Pelibatan TNI Tangkal Aksi Terorisme Harus Terbatas dan Spesifik
Berita

Pelibatan TNI Tangkal Aksi Terorisme Harus Terbatas dan Spesifik

Karena TNI bukan penegak hukum. Ada 8 hal yang diusulkan Koalisi terkait rancangan Perpres ini.

Oleh:
Rofiq Hidayat
Bacaan 4 Menit
Ilustrasi TNI: HGW
Ilustrasi TNI: HGW

Pembahasan Rancangan Peraturan Presiden (Perpres) tentang Pelibatan Tentara Nasional Indonesia (TNI) dalam Penanganan Aksi Terorisme dalam forum konsultasi DPR dan pemerintah belum menunjukan kemajuan signifikan. Sebab, pengaturan keterlibatan TNI dalam penanganan teroris masih kental nuansa integrated criminal justice system yang seharusnya dihindari institusi TNI.

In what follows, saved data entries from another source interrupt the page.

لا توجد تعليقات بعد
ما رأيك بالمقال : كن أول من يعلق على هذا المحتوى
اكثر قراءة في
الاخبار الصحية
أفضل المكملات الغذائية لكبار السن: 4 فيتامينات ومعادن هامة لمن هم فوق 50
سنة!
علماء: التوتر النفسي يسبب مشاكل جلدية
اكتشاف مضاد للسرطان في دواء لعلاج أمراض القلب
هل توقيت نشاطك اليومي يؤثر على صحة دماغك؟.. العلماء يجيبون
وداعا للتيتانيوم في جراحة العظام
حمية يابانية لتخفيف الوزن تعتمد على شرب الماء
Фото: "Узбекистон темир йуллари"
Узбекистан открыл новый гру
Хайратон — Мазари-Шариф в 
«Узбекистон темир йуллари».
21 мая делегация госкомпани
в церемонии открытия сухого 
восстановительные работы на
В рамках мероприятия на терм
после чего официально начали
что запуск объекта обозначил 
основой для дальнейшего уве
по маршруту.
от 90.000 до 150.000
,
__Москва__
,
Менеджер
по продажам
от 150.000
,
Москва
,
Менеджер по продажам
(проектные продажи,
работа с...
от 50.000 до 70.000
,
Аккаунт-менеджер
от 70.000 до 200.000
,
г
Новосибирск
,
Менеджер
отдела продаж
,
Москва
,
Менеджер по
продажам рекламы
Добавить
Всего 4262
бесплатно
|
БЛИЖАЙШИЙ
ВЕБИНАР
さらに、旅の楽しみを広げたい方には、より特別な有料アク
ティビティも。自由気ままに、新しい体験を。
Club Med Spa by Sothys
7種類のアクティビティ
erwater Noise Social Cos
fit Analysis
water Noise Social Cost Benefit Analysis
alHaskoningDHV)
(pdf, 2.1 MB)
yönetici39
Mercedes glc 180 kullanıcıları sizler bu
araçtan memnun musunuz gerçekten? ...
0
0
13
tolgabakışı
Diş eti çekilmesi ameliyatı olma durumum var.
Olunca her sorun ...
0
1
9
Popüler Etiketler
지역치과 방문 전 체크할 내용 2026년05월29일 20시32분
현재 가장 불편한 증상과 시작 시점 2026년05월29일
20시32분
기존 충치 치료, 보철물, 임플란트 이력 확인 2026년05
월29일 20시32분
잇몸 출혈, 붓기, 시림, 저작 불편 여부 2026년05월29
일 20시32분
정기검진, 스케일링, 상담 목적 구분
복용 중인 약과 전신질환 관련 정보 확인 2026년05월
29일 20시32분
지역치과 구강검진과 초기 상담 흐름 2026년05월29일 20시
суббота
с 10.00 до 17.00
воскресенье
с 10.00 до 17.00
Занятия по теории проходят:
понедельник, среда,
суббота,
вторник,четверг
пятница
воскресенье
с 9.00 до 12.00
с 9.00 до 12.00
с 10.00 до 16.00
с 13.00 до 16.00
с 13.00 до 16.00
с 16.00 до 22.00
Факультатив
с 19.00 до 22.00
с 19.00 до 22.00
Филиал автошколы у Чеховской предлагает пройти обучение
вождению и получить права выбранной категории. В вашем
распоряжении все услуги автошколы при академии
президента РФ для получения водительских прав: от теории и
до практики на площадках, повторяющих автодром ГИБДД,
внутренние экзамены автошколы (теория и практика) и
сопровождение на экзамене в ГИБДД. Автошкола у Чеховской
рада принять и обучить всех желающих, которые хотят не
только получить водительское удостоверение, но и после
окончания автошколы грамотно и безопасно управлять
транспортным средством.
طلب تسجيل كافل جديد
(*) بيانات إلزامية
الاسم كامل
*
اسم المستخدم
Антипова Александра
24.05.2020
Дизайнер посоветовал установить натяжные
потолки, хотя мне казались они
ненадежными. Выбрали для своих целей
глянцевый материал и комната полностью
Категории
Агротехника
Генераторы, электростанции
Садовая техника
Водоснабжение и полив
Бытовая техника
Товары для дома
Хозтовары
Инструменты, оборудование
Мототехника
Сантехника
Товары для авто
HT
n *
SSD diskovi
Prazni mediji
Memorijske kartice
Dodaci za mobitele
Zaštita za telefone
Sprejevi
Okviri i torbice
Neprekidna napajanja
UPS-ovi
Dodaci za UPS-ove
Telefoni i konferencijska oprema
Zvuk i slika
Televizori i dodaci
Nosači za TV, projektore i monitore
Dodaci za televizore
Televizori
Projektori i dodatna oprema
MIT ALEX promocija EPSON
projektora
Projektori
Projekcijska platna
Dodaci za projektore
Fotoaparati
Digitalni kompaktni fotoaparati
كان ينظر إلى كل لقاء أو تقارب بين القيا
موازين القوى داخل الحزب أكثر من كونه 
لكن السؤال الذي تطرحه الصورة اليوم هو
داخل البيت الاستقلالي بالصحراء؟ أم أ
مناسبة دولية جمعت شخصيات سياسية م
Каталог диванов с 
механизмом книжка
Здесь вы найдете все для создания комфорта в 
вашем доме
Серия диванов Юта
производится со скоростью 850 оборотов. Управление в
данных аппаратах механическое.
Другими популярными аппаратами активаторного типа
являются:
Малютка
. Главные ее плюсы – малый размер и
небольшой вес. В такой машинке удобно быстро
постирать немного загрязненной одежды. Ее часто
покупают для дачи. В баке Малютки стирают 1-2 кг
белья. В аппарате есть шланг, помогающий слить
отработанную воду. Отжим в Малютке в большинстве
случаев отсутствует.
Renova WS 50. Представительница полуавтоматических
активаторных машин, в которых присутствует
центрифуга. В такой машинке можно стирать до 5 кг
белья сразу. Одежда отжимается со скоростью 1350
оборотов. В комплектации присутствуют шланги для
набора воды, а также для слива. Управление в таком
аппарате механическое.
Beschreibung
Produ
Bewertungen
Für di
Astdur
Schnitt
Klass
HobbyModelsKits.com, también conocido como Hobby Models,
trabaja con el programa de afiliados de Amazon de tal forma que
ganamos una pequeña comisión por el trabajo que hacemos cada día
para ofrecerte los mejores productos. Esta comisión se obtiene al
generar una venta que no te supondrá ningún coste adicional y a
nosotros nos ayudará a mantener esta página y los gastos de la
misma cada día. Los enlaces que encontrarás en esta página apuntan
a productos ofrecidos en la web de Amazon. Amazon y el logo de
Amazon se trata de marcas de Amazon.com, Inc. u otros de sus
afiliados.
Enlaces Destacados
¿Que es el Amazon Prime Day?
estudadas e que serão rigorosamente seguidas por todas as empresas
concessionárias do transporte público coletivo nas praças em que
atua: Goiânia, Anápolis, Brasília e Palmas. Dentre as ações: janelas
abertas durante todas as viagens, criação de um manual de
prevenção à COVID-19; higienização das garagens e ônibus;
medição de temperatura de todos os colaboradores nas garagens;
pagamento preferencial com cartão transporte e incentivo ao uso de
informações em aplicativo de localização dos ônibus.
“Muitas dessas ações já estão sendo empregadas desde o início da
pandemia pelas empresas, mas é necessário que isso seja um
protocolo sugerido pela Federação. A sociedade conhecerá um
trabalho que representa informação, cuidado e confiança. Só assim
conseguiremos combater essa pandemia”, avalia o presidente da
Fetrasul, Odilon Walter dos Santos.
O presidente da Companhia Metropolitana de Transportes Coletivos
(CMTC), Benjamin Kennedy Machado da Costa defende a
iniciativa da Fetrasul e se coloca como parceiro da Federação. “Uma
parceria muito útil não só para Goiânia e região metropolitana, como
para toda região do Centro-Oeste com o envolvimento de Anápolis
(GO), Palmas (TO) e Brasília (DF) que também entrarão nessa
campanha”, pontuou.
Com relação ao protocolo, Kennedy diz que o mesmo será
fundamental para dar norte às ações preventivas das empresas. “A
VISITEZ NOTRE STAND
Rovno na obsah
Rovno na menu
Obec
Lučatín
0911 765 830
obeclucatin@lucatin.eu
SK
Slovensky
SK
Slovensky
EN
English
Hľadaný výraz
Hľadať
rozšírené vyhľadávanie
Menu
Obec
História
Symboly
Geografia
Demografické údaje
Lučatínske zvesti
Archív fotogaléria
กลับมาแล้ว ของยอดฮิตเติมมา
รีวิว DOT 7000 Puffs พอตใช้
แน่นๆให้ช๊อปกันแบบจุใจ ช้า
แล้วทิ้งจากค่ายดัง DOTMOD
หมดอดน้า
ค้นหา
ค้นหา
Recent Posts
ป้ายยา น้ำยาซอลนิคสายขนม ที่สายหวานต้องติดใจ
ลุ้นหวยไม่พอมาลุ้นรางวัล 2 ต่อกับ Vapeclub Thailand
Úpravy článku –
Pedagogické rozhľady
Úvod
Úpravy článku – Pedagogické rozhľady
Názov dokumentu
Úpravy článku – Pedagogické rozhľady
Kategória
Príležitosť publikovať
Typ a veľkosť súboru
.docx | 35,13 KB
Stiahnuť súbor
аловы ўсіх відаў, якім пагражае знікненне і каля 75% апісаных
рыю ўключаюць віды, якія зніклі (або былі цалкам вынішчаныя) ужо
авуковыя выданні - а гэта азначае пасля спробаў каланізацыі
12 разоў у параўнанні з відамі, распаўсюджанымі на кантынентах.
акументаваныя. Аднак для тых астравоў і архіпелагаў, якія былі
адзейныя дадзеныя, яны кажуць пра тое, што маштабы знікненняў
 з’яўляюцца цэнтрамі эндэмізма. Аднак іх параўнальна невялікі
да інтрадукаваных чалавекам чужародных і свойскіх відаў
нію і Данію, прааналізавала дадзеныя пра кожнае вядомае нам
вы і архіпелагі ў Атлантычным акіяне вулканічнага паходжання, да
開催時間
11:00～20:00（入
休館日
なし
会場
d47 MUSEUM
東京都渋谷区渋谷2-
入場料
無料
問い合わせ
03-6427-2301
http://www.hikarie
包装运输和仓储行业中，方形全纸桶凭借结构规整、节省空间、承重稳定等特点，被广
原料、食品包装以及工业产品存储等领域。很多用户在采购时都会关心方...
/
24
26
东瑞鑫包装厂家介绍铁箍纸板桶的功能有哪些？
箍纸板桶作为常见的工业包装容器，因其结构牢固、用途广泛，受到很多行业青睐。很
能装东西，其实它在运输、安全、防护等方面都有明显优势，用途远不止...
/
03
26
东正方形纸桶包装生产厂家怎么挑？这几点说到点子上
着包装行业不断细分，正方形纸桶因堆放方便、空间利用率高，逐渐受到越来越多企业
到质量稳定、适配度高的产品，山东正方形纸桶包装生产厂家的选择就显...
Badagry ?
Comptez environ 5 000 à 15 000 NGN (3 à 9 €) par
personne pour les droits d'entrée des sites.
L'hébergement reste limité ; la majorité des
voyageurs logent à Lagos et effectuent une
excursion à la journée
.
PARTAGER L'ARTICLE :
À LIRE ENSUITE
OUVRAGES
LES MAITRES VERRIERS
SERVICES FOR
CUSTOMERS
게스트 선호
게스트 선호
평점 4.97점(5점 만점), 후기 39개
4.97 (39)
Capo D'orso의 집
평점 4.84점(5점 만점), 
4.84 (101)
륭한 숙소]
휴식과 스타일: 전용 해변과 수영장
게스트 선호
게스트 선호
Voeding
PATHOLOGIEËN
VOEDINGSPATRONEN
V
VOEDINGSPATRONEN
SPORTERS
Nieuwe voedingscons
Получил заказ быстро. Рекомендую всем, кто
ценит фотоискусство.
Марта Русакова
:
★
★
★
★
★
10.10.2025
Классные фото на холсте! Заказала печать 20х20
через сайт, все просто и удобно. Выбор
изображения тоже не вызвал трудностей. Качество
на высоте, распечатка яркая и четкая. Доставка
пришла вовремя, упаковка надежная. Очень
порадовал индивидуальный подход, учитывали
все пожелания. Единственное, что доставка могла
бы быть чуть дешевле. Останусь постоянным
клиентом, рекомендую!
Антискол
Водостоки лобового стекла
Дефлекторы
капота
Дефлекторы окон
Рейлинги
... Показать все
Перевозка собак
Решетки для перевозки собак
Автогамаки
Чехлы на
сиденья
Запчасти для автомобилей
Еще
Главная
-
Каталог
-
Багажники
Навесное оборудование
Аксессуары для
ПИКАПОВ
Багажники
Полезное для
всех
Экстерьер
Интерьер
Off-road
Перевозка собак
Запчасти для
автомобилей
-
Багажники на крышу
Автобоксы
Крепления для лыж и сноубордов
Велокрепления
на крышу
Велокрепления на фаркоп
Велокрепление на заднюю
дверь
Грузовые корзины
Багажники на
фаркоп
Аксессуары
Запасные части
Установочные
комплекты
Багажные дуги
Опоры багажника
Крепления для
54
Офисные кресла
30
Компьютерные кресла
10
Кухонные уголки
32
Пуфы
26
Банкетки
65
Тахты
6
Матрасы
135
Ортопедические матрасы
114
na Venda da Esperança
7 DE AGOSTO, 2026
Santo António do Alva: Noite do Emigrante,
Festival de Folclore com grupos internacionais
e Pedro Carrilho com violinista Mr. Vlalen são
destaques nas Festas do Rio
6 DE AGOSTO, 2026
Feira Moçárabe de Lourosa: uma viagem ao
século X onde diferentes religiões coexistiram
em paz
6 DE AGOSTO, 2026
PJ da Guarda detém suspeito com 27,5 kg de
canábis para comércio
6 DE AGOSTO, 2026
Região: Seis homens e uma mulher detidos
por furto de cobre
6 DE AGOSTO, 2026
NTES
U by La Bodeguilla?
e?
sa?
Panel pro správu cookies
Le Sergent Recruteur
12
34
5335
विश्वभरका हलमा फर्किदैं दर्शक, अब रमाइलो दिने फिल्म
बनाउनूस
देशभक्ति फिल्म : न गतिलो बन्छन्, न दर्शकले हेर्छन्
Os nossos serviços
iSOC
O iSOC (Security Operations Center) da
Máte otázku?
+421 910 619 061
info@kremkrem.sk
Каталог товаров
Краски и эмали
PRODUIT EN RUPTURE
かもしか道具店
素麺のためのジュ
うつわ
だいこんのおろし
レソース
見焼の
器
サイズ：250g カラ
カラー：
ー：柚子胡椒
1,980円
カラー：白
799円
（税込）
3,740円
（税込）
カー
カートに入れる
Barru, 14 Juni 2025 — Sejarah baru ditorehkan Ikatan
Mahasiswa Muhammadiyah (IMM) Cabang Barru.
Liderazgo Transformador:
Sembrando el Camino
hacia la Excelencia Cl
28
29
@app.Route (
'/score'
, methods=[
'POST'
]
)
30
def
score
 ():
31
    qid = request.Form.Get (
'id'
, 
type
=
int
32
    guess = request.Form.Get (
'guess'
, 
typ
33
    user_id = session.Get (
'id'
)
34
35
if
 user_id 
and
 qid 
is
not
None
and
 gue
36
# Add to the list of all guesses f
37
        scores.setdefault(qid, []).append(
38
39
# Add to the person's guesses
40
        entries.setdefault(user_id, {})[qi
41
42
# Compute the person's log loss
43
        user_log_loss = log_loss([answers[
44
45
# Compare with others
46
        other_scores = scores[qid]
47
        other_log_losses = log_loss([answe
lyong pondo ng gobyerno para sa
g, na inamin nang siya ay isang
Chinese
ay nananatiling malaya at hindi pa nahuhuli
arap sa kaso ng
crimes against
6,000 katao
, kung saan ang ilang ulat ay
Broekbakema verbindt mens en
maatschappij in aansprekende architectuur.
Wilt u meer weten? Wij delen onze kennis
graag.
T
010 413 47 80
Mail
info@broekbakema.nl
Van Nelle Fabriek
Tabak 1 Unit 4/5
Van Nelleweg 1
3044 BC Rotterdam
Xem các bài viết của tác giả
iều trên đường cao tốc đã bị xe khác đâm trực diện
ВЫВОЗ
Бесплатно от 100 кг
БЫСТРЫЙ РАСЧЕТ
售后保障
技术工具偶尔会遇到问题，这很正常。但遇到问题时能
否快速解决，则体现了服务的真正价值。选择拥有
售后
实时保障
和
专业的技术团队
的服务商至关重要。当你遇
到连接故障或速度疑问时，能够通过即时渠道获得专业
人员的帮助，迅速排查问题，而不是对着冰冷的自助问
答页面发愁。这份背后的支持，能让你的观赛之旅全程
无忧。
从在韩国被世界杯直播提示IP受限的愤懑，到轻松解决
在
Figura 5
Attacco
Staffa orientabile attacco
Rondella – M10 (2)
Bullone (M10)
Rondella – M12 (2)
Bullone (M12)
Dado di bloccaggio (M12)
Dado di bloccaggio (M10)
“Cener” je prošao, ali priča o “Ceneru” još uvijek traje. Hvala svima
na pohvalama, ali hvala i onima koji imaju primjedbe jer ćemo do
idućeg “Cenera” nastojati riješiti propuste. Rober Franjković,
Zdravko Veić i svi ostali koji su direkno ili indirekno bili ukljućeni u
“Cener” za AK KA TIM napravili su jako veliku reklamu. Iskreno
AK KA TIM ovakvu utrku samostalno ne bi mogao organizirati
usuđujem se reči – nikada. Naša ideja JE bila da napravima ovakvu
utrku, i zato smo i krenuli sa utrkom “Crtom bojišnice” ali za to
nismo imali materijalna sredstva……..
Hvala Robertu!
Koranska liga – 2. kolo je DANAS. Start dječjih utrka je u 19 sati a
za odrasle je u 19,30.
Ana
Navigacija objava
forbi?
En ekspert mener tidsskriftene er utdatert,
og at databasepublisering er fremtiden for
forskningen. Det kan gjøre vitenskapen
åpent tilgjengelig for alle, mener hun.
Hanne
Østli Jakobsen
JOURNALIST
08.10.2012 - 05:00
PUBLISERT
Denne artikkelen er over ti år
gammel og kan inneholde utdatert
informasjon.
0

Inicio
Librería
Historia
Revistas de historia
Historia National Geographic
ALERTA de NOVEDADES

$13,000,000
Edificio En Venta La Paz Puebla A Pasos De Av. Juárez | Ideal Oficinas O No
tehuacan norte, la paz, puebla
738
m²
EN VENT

Ketua Badan Pengurus Harian Setara Institute, Hendardi mengingatkan agar DPR tidak memberi ruang atau kewenangan terlampau berlebihan terhadap TNI dalam penanganan terorisme. Dalam rapat konsultasi, DPR dan pemerintah selain belum mampu membuat batasan jelas tentang definisi terorisme, batas-batas pelibatan TNI dalam penanganan terorismen juga belum dirumuskan secara jelas.

“Ini berpotensi menjadikan TNI juga sebagai penegak hukum, yang justru bertentangan dengan sistem hukum pidana Indonesia,” ujarnya melalui keterangan tertulis, Rabu (7/10/2020). (Baca Juga: Penghormatan Terhadap Supremasi Sipil Jadi Catatan di Usia TNI ke-75)

Hendardi juga mengingatkan kewenangan penegakan hukum dan keamanan dalam negeri terkait penanganan terorisme sepenuhnya di tangan kepolisian melalui detasemen khusus (Densus) 88. Meski demikian, memang keterlibatan TNI dalam penanganan terorisme melalui operasi militer selain perang (OMSP) amanat Pasal 43 I (1-3) UU No.5 Tahun 2018 tentang Perubahan UU No.15 Tahun 2003 tentang Penetapan Perppu No.1 Tahun 2002 tentang Pemberantasan Tindak Pidana Terorisme menjadi UU yang diatur lebih lanjut dalam Perpres.

“Isu lemahnya mekanisme pengawasan dan akuntabilitas TNI, adanya sumber anggaran daerah, potensi benturan dengan aparat penegak hukum akibat kerancuan substansi, belum mendapat perhatian serius Komisi I DPR,” kata Hendardi.

Ditegaskan Hendardi, TNI bukanlah penegak hukum. Karena itu pelibatan TNI dalam penanganan terorisme hanya terbatas pada jenis dan level terorisme yang spesifik. “Komisi I DPR harus berhati-hati membahas rancangan Perpres ini, karena berpotensi merusak sistem hukum Indonesia. Jika diperlukan DPR dapat mengembalikan rancangan Perpres tersebut kepada pemerintah untuk diperbaiki kembali sebelum dibahas lebih lanjut,” sarannya.

Dibahas terbuka

Sekretaris Jenderal Pusat Bantuan Hukum Indonesia (Sekjen PBHI), Julius Ibrani, menyebut koalisi masyarakat sipil mendesak pemerintah dan DPR untuk membahas rancangan Perpres itu secara terbuka dan partisipatif. Keterlibatan masyarakat penting untuk menentukan arah dan substansi politik hukum pengaturan pelibatan militer mengatasi terorisme di negara demokrasi.